BT builds the UK’s first ‘unhackable’ quantum-secured network

12 Jun 2018

Adastral Park in Martlesham, Ipswich, the epicentre of BT’s research, technology and IT operations. Image: VisMedia

BT says its new network will be secure against threats from quantum computers.

Today (12 June), BT announced the construction of a practical quantum-secured, high-speed fibre network between the BT Labs in Adastral Park in Ipswich and Cambridge.

The project is led by the Quantum Communications Hub, which is part of the UK National Quantum Technologies Programme.

Constructed by researchers from BT, the University of York and the University of Cambridge over the past two years, the secure connection was built as part of a project co-funded by the Engineering and Physical Sciences Research Council, and will connect to the Cambridge Metropolitan QKD (quantum key distribution) Network.

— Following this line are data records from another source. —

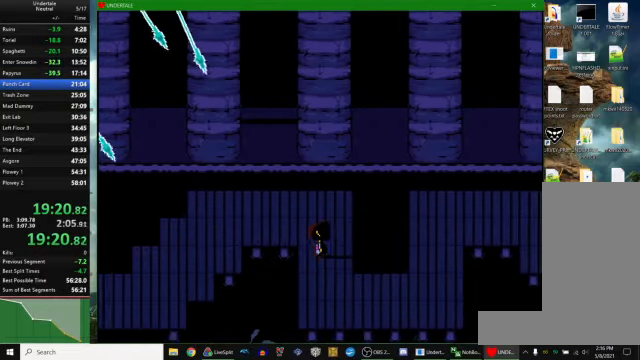
{"keys": ["right"], "events": [[400, "down", "up"]]}
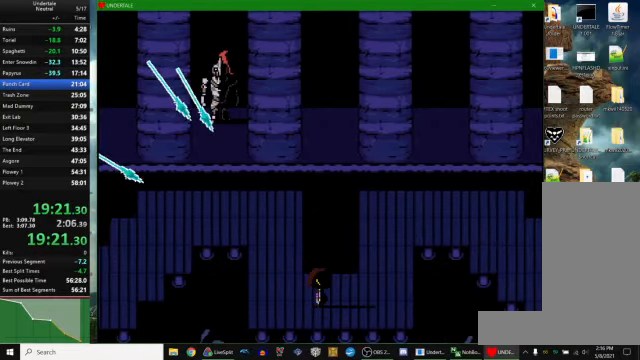
{"keys": ["right", "up"], "events": [[67, "up", "down"]]}
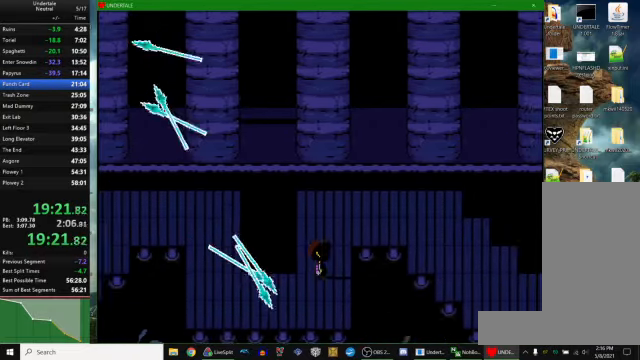
{"keys": ["right", "up"], "events": []}
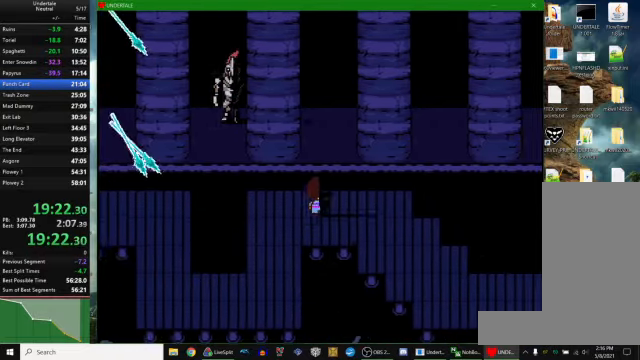
{"keys": ["right", "up"], "events": []}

First real-world deployment in the UK

The quantum-secured link runs across a standard fibre connection, which runs through numerous BT exchanges over a distance of 120km. This, BT claims, makes it the first high-speed, real-world deployment of quantum-based network security in the UK.

The network link is capable of data transfer speeds of 500Gbps and will explore and validate use cases for QKD technologies.

The link is said to be ‘unhackable’ due to its reliance on the use of single particles of light (photons) to transmit encryption keys across the fibre. If this communication is intercepted, the sender will be able to detect that the link has been tampered with.

The stolen photons will then be unable to be used as part of the key, rendering the data stream totally incomprehensible. Equipment from ID Quantique is being used to transmit the encryption key as a stream of single photons.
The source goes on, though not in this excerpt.